Mental Health Care
Cultivating the Next Generation of Mental Health Care, Post-Traumatic Growth & Suicide Prevention in a Trauma-Informed Care Culture
Structured Environment. Self-Directed Engagement
The national conversation around military and veteran mental health has grown more urgent, more visible, and more well-funded over the past decade. Yet suicide rates remain troubling. Provider shortages persist. Families continue to navigate fragmented systems in moments when clarity and stability matter most. The challenge is not effort. It is structure. GenVETS is advancing a terrain-based model designed to address fragmentation at its root — by changing the environment in which support is accessed, experienced, and sustained. This is not an additional program layered onto the existing landscape. It is a reconfiguration of the landscape itself.
The Structural Problem
Across the country, thousands of organizations offer valuable services to military members, veterans, and families. Yet those services are often:
- Geographically dispersed
- Programmatically siloed
- Sequentially prescribed
- Evaluation-driven before stabilization
- Difficult to navigate during crisis or exhaustion
The GenVETS Hypothesis
Healing is not linear. Growth cannot be prescribed. Regulation precedes processing. Environment shapes physiology. In an era where neuroscience has deepened our understanding of autonomic regulation, we believe that supporting parasympathetic nervous system activation — through movement, nature, connection, and creative engagement — must be foundational to any non-medicinal mental health and post-traumatic growth environment. Not as a replacement for clinical care, but as a physiological starting point. This is not alternative thinking. It is physiologic thinking. Choice restores agency. Access reduces friction. Stability enables forward movement.
The Terrain-Based Model
GenVETS is developing a large-scale, land-based environment in Maryland designed to make multiple non-medicinal modalities accessible in one coordinated space. This is not an integrated care program. It is not a residential treatment facility. It does not replace clinical services. It does not prescribe a single path. It is a place. A place where individuals and families can engage, disengage, pivot, and explore at their own pace — in their own time — in their own space. Modalities may include:
- Equine interaction
- Agriculture and gardening
- Fly-fishing and outdoor immersion
- Narrative medicine and storytelling
- Art, music, and movement
- Yoga and breathwork
- Beekeeping and land stewardship
- Veteran-led peer environments None of these modalities is new.

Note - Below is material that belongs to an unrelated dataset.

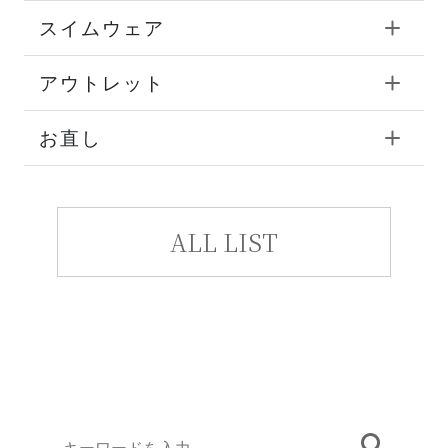
スイムウェア
アウトレット
お直し
ALL LIST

The difference? Proximity, availability, and freedom of movement between them. If one path does not resonate, another is available — without referral, waitlist, or system navigation.
Stabilization First
The model prioritizes stabilization before trauma processing. By creating an environment that supports regulation — physical, relational, and environmental — the terrain itself becomes part of the intervention. Exposure to multiple options allows individuals to identify what resonates, rather than being assigned a track. The goal is not performance. The goal is safety.
Families Are Central
Mental health and suicide prevention are not service-member or veteran-only challenges. Spouses, caregivers, parents, and children share the same nervous-system climate. Yet many models embed families as secondary participants. This environment is open to families by design — not as an afterthought. Peace, stability, and growth do not happen in isolation. They happen in relationship.
Why Maryland
Maryland presents a unique convergence of land opportunity, leadership alignment, and cross-sector collaboration. The Maryland pilot is being designed as a proof-of-concept site—not as a standalone destination, but as a scalable framework. The intention is to develop a replicable blueprint that communities across the country can adapt to their own land, leadership, and needs. This is not a franchise model. It is a structural template.
A National Blueprint
GenVETS is working with clinicians, researchers, nonprofit leaders, and community partners to refine a terrain-based framework that:
- Reduces duplication
- Encourages collaboration
- Honors individual pacing
- Lowers barriers to entry
- Supports non-medicinal stabilization
- Coexists with clinical care
Stewardship & Sustainability
The model emphasizes responsible land use, low-impact infrastructure, and sustainable design. Environmental stewardship and human resilience are interconnected. Caring for the land supports the long-term durability of the environment created for those who gather there.
This Is Not Expansion. It Is Correction.
This work does not critique the dedication of existing providers. It acknowledges the complexity of the current landscape. When outcomes remain stagnant, structure deserves examination. GenVETS is advancing a terrain-based response designed to cultivate peace, stability, and post-traumatic growth by changing the conditions in which support is experienced. The time is now. The place is here. The work is underway.